I think of faces often. What faces say about people’s character or behavior that goes deeper than the superficial qualities. Some geneticists insist certain features signal certain good and bad behaviors. In the pseudo-science of eugenics facial structures are deemed proof of mental superiority and inferiority. Yet how then, with just a slight alteration (from age or surgery or whatever), can a familiar face can be made magically unfamiliar or how can faces that look so truly familiar belong to completely unknown people. The face is an incredible part of the body — so charged with power, allure and identity — it is not just great but important that Jessica Helfand has written a unique book that looks at the face in the face.

Simply titled Face: A Visual Odyssey (MIT Press) is a sociological, psychological, historical and phenomenological study of one of the human body’s most critical designs.
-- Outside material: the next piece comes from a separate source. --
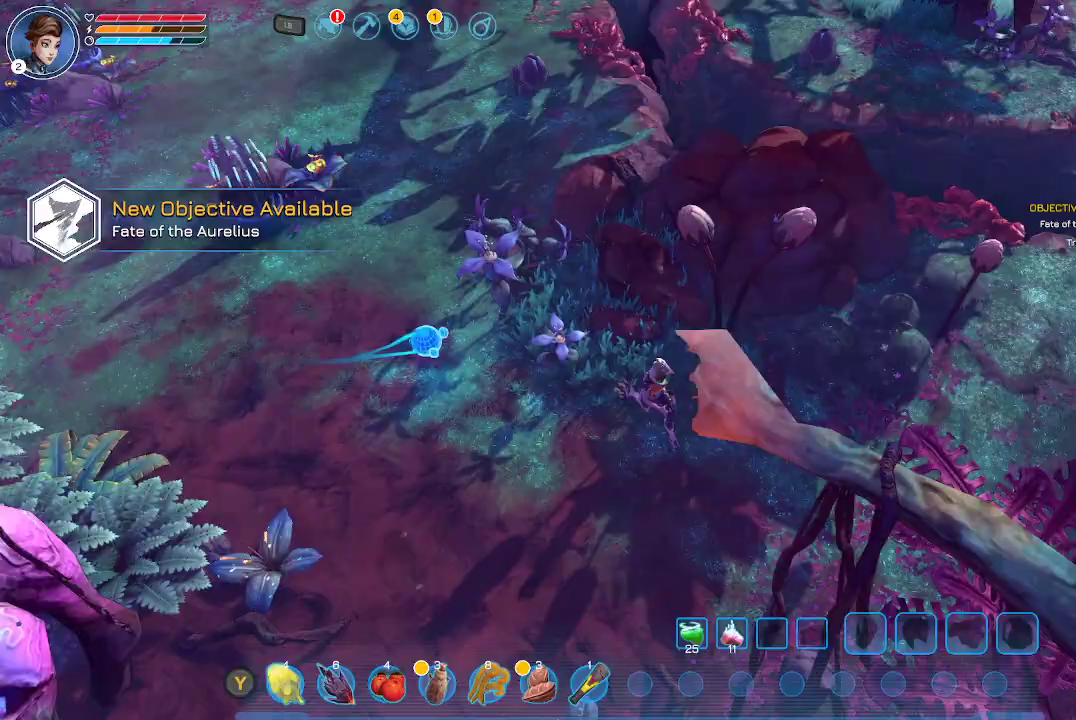
{"buttons": [], "left_stick": "down-right", "right_stick": "center", "events": []}
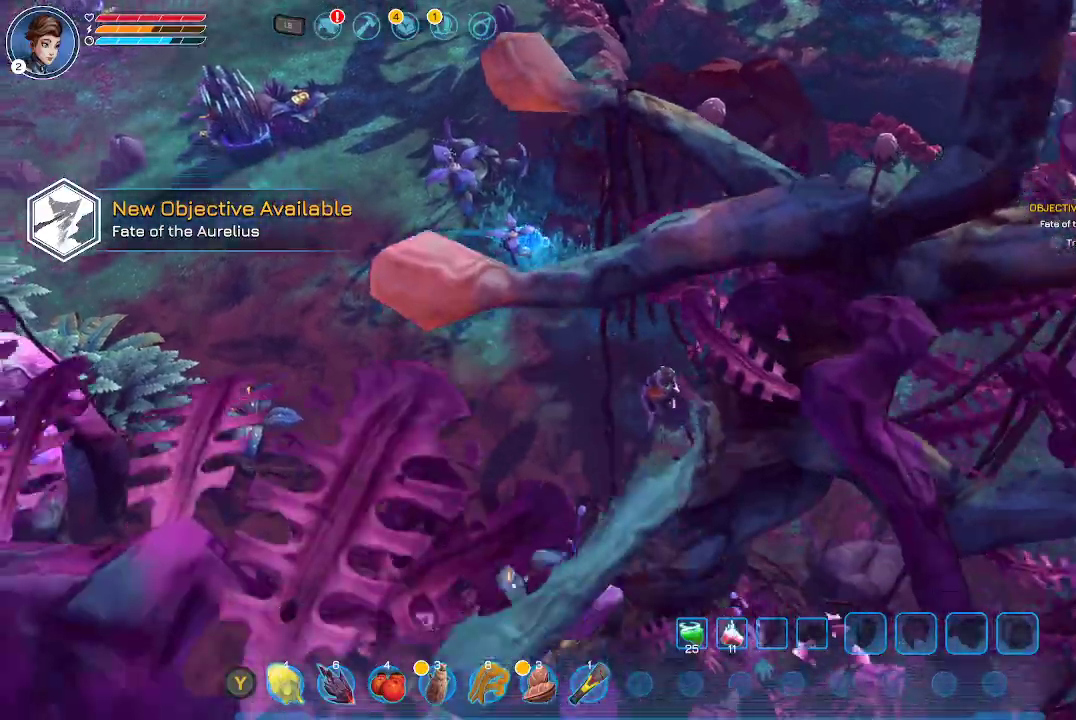
{"buttons": [], "left_stick": "right", "right_stick": "center", "events": [[433, "left_stick", "center"], [500, "left_stick", "right"]]}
Yes, the face is a design object. Addressing the cultural significance of the face through a critical lens, both as social currency and blank slate, Ms. Helfand’s curiosity covers everything from the design of historical portraits to Instagram posts, from police mugshots to official state portraits, examining how interpretation of the face and facial expression has changed over time; how it has been usurped and weaponized and how we have reclaimed it for good and evil. From vintage advertisements for a “nose adjuster” to contemporary artists who reconsider the visual construction of race, Face investigates the power of the punim to repulse, hypnotize, express and depress — a deep dive into our most visible asset with the intelligence and wit of one of our our most astute design-culture authors and scholars.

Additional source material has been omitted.